Cluster name	#nodes	target applications	Parallel filesystem	Local harddisks	description
Fritz (NHR+Tier3)	992	high-end massively parallel	Yes	No	open for NHR and Tier3 after application
Alex (NHR+Tier3)	304 Nvidia A100 and 352 Nvidia A40 GPGPUs in 82 nodes	high-end GPGPU	Yes (but only via Ethernet)	Yes (NVMe SSDs)	open for NHR and Tier3 after application
Meggie (Tier3)	728	parallel	no longer	No	This is the RRZE’ main working horse, intended for parallel jobs.
~~Emmy (Tier3)~~	~~560~~	~~parallel~~	~~Yes~~	No	~~EOL – This has been the main cluster for single-node and multi-node parallel jobs~~
Woody (Tier3)	288	serial throughput	No	Yes	Cluster with fast (single- and dual-socket) CPUs for serial throughput workloads
TinyGPU (Tier3)	35 nodes 1638 GPUs	GPU	No	Yes (SSDs)	The nodes in this cluster are equipped with NVIDIA GPUs (mostly with 4 GPUs per node)
TinyFat (Tier3)	47	large memory requirements	No	Yes (SSDs)	This cluster is for applications that require large amounts of memory. Each node has 256 or 512 gigabytes of main memory.

Alex (installed 2021/2022; extended 2023)

Nodes

20 GPGPU nodes, each with two AMD EPYC 7713 “Milan” processors (64 cores per chip) running at 2.0 GHz with 256 MB Shared L3 Cache per chip and 1,024 GB of DDR4-RAM, eight Nvidia A100 (each 40 GB HBM2 @ 1,555 GB/s; HGX board with NVLink; 9.7 TFlop/s in FP64 or 19.5 TFlop/s in FP32), two HDR200 Infiniband HCAs, 25 GbE, and 14 TB on local NVMe SSDs.
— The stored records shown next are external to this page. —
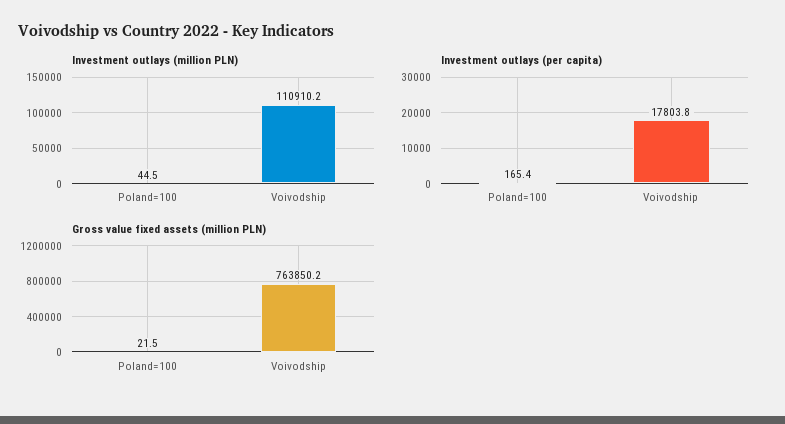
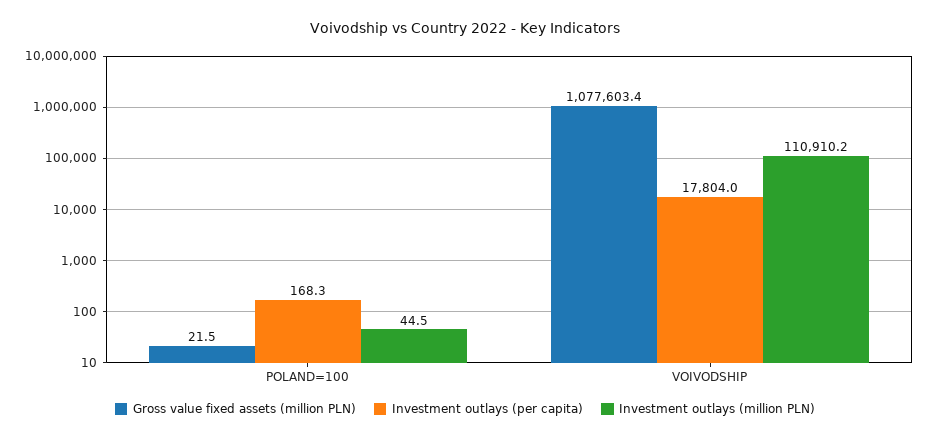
  {
    "Investment outlays (million PLN)": {
      "Poland=100": 44.5,
      "Voivodship": 110910.2
    },
    "Investment outlays (per capita)": {
-     "Poland=100": 165.4,
+     "Poland=100": 168.3,
-     "Voivodship": 17803.8
+     "Voivodship": 17804
    },
    "Gross value fixed assets (million PLN)": {
      "Poland=100": 21.5,
-     "Voivodship": 763850.2
+     "Voivodship": 1077603.4
    }
  }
18 GPGPU nodes, each with two AMD EPYC 7713 “Milan” processors (64 cores per chip) running at 2.0 GHz with 256 MB Shared L3 Cache per chip and 2,048 GB of DDR4-RAM, eight Nvidia A100 (each 80 GB HBM2 @ 1,555 GB/s; HGX board with NVLink; 9.7 TFlop/s in FP64 or 19.5 TFlop/s in FP32), two HDR200 Infiniband HCAs, 25 GbE, and 14 TB on local NVMe SSDs.

44 GPGPU nodes, each with two AMD EPYC 7713 “Milan” processors (64 cores per chip) running at 2.0 GHz with 256 MB Shared L3Cache per chip, 512 GB of DDR4-RAM, eight Nvidia A40 (each with 48 GB DDR6 @ 696 GB/s; 37.42 TFlop/s in FP32), 25 GbE, and 7 TB on local NVMe SSDs.

Linpack Performance

4.030 PFlop/s

Fritz (installed 2021/2022; extended 2023)

Nodes	992 compute nodes, each with two Intel Xeon Platinum 8360Y “Ice Lake” chips (36 cores per chip), running at 2.4 GHz with 54 MB Shared L3 Cache per chip and 256 GB of DDR4-RAM. Additionally 64 huge-memory compute nodes, each with two Intel Xeon Platinum 8470 “Sapphire Rapids” processors (52 cores per chip), running at a base frequency of 2.0 GHz and 105 MB Shared L3 cache per chip. 48 of these nodes have 1 TB of DDR5 RAM, while 16 of these nodes even have 2 TB of DDR5 RAM.
Parallel file system	Lustre-based parallel filesystem with a capacity of about 3,5 PB and an aggregated parallel I/O bandwidth of > 20 GB/s.
Network	Blocking HDR100 Infiniband with up to 100 GBit/s bandwidth per link and direction.
Linpack Performance	3.578 PFlop/s

Meggie (installed 2017)

Nodes	728 compute nodes, each with two Intel Xeon E5-2630v4 „Broadwell“ chips (10 cores per chip) running at 2.2 GHz with 25 MB Shared Cache per chip and 64 GB of RAM.
Parallel file system	Lustre-based parallel filesystem with a capacity of almost 1 PB and an aggregated parallel I/O bandwidth of > 9000 MB/s.
Network	Intel OmniPath interconnect with up to 100 GBit/s bandwidth per link and direction.
Linpack Performance	481 TFlop/s

Emmy (EOL; 2013-2022)

Nodes	560 compute nodes, each with two Xeon 2660v2 „Ivy Bridge“ chips (10 cores per chip + SMT) running at 2.2 GHz with 25 MB Shared Cache per chip and 64 GB of RAM
Parallel file system	LXFS with a capacity of 400 TB and an aggregated parallel I/O bandwidth of > 7000 MB/s
Network	Fat-tree Infiniband interconnect fabric with 40 GBit/s bandwidth per link and direction
Linpack Performance	191 TFlop/s

Testcluster

For the evaluation of microarchitectures and research purposes we also maintain a cluster of test machines. We try to always have at least one machine of every relevant architecture in HPC. Currently all recent Intel processor generations are available. Frequently we also get early access prototypes for benchmarking.